New York
In the battle for market share in twentieth-century decorative arts, Christie’s November sales have given the auction house a significant lead, with their four auctions last month achieving $13.7 million (presale est. $16.6-23.3 million). The centrepiece of their series was the Barbra Streisand collection of American Arts and Crafts, with works from Gustav Stickley to Frank Lloyd Wright, considered the most important collection of its kind to come to market.
The saleroom was packed with serious collectors, decorators and Streisand fans. The top lot of the sale, Stickley’s massive oak sideboard from 1902, had been purchased by Ms Streisand at Christie’s in 1988. Previously sold for $362,000, this time the object scored a world record for any piece of American Arts and Crafts furniture when it jumped 60% in price, selling for $596,500 to an American private collector.
For the past decade or so, the actress and singer has been a buyer of arts and crafts furniture and in that time has been a faithful client of Nancy A. McClelland, Christie’s international head of twentieth-century decorative arts. So why has she suddenly decided to dispense with her collection? “She recently sold her home of thirty-five years in Holmby Hills,” explained Ms McClelland. The singer has also shifted her focus from European decorative arts to exclusively eighteenth- and nineteenth-century Americana and her Malibu house is furnished entirely with such examples.
After years in dusty obscurity, American Arts and Crafts started to attract new attention in the Seventies, when a few exhibitions were mounted in museums around the country. By the early Eighties, a number of collectors began to emerge, among them Wall Street traders and other thirty-somethings.

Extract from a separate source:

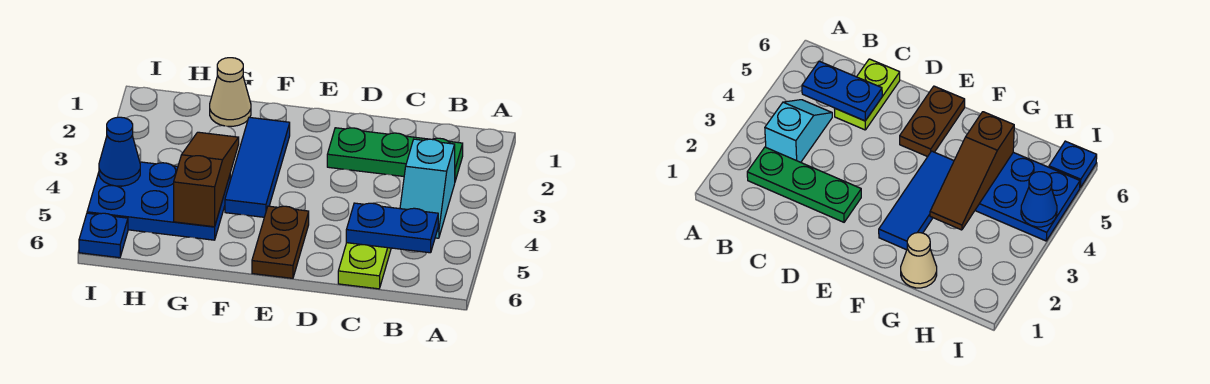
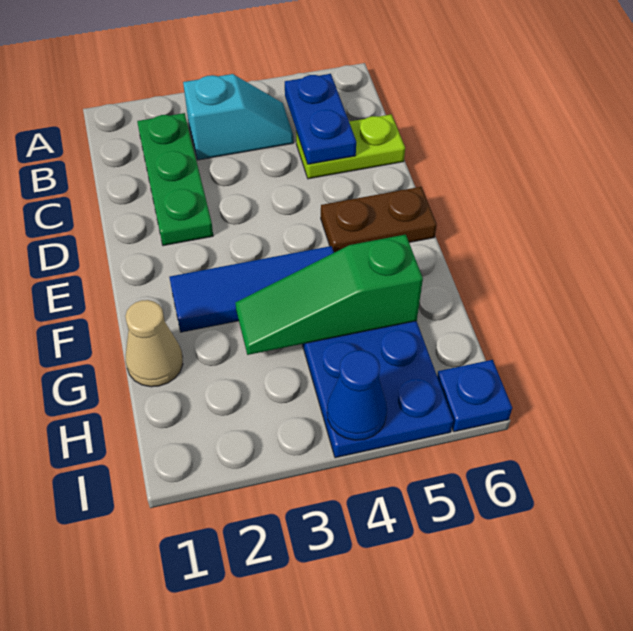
brown slope G3:G5 level 2 top 5 -> green slope G3:G5 level 2 top 5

What was the appeal of this heavy, plain furniture to children of the 1960s? After the factory-made Mediterranean, motel-like Formica and Danish modern furnishings many of them grew up with, perhaps the solidity and simplicity of Arts and Crafts seemed more authentic. In any event, they bought heavily, and examples in the salerooms became scarce.
Currently a new group of buyers is coveting Arts and Crafts, aged thirty-five to forty-five, Wall Street-fuelled and educated. “The number of clients has doubled,” says Ms McClelland, “At least thirty collectors are spending $200,000-500,000 a year at auction”.

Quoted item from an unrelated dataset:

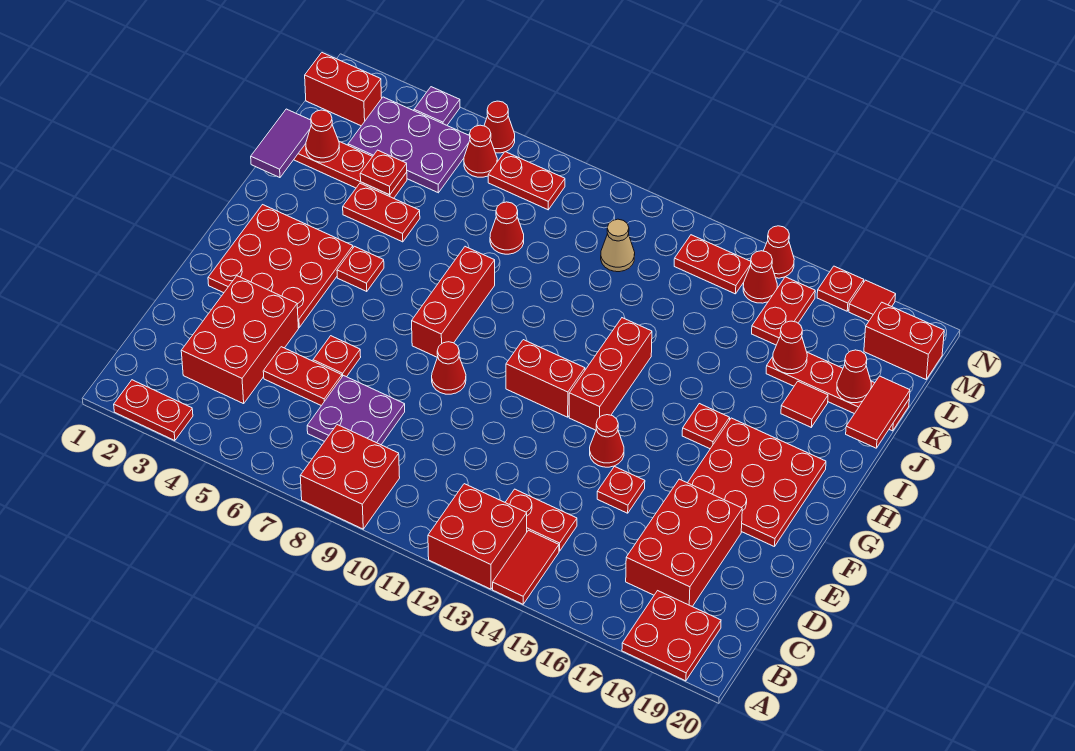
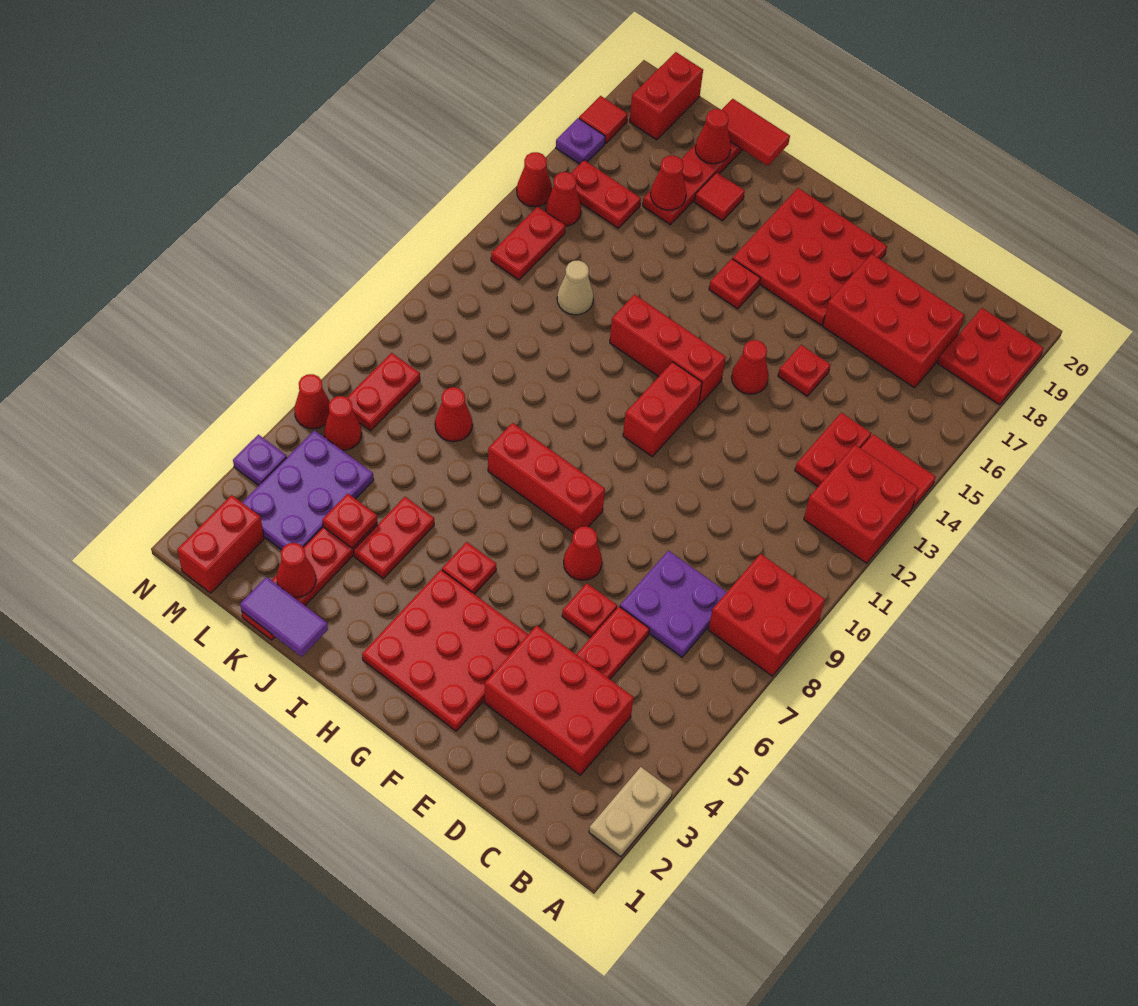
red plate A2:A3 level 1 -> tan plate A2:A3 level 1
red cone F9 level 1 -> red cone F7 level 1
tan cone L11 level 1 -> tan cone K13 level 1
red plate N17 level 1 -> purple plate N17 level 1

Arts and Crafts collectors tend to seek out early examples, but the scarcity of fresh material has pushed them also into buying pieces from adjacent design fields, such as mid-century modern. The staggering results achieved at Christie’s East sale of Important Design on 27 November attest to this trend. At the Saturday sale, an Eames moulded plywood sculpture (est. $80,000-120,000) was purchased for $365,500 by an American collector who resides in the UK and collects Arts and Crafts, said Ms McClelland. Other records include: a Carlo Mollino upholstered armchair (est. $50,000-70,000) sold for $129,000, a Noguchi sofa (est. $50,000-70,000), for $107,000, a Shira Kuramata acrylic chair (est.$50,000-70,000); and a Gio Ponti mirrored glass, wood and gilt bronze cabinet (est.$20,000-30,000) for $79,500.